Actually, I read that the .300 was looked at by the military/Winchester when the .308 was being developed. The .300 Savage can be pushed pretty good, within a couple hundred fps or less of the .308. A deer ain't gonna know the difference.

I have a .257 Roberts that's been in the family for 50 years. It never got sold for a .243 and never will. If it were a .250-3000 (very similar round), ditto. It'll do anything the .243 will so why would I want the newer round?

'Card
December 11, 2006, 10:50 PM
I'm a big fan of the .300 Savage, but I've never tried one of those 99's - although I'd love to get my hands on one. In my case, I love it because of the Remington Model 81 in .300 Savage, which in my opinion is one of the fastest pointing, best-balanced, quickest aiming, hardest hitting, brush-and-thicket busting semi-autos ever produced. I've got a pretty wide selection of more modern hunting rifles to choose from, but old "meat on the table" still comes out of the case when the deer are hanging tight in a nasty laurel thicket and the only way to get at 'em is to tie your hat down, wade on in there, and flush 'em out.

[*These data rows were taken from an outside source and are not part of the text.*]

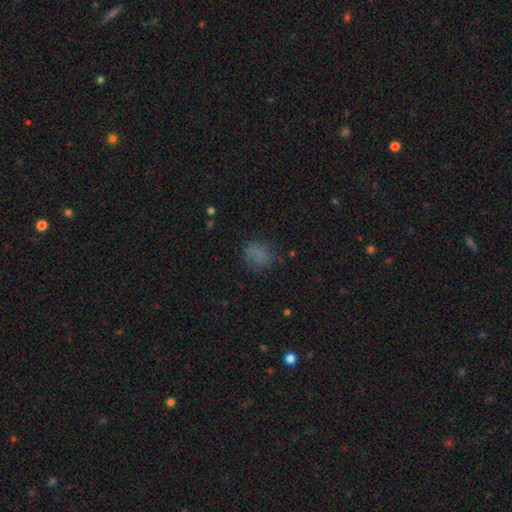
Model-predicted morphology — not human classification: Overall: smooth (70%). How rounded: round (57%; in between 41%). Merging: none (73%).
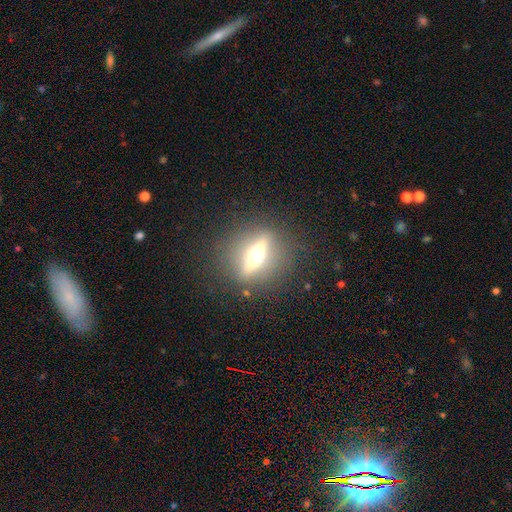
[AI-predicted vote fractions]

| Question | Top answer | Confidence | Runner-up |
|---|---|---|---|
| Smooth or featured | featured or disk | 59% | smooth (29%) |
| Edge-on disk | yes | 72% | no (28%) |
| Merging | none | 82% | minor disturbance (9%) |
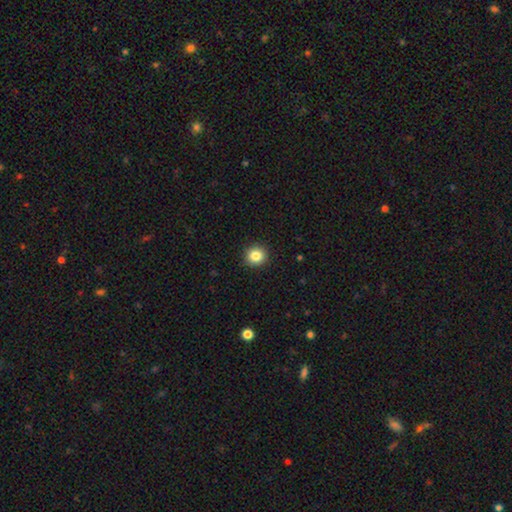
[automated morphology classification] A smooth galaxy with no disk features (84%) that is round (89%).

Vote fractions:
- Smooth or featured? smooth: 84% / star or artifact: 10% / featured or disk: 5%
- How rounded? round: 89% / in between: 10% / cigar-shaped: 1%
- Merging? none: 92% / minor disturbance: 6% / major disturbance: 2% / merger: 1%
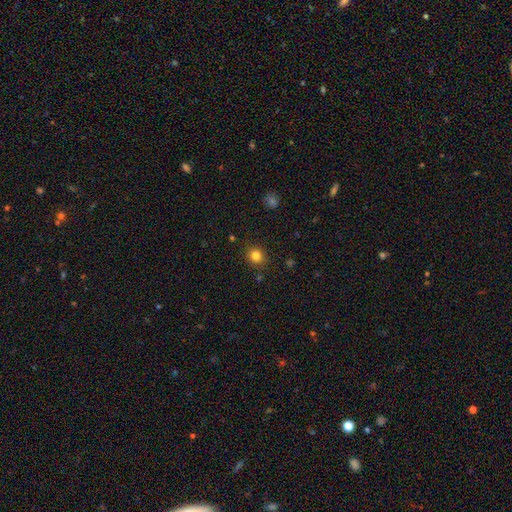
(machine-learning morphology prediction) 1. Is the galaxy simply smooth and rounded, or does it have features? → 82% smooth, 13% star or artifact, 5% featured or disk.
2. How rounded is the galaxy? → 83% round, 16% in between, 1% cigar-shaped.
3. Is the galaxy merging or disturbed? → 88% none, 8% minor disturbance, 2% major disturbance, 2% merger.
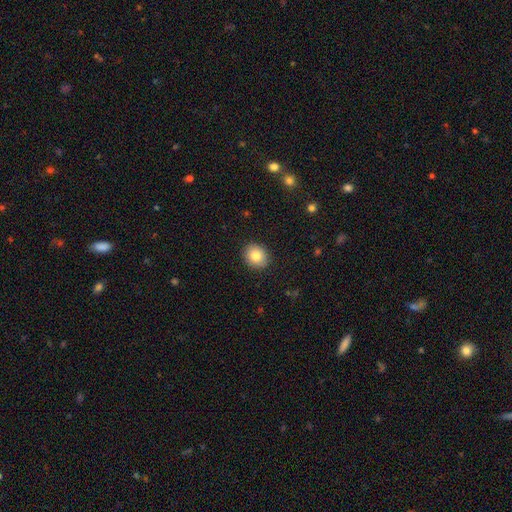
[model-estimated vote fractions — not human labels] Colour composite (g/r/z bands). It shows a smooth galaxy with no disk features (83%) that is round (64%). Merging: none (90%).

Having said that, the 99 may be a more accurate platform, but my Remington 81 really only shoots acceptable groups out to about 150 yards or so, and the .300 Savage's ballistics don't inspire a lot of confidence in me at ranges above that either. In a flat cartridge-to-cartridge comparison (leaving the platform out of it) I think the .308 would give you a little more flexibility for either up-close work or those times when you need to reach way downrange.

But that's just me. If your 99 is grouping good at 300 yards, and you're confident in it, and you're getting good results, then I don't see any major compelling reason to change just for change's sake, no.

JackOfAllTradesMasterAtNone
December 11, 2006, 11:03 PM
Yup, What they said. Next step up for Bear or Elk would be 30-06 or a magnum.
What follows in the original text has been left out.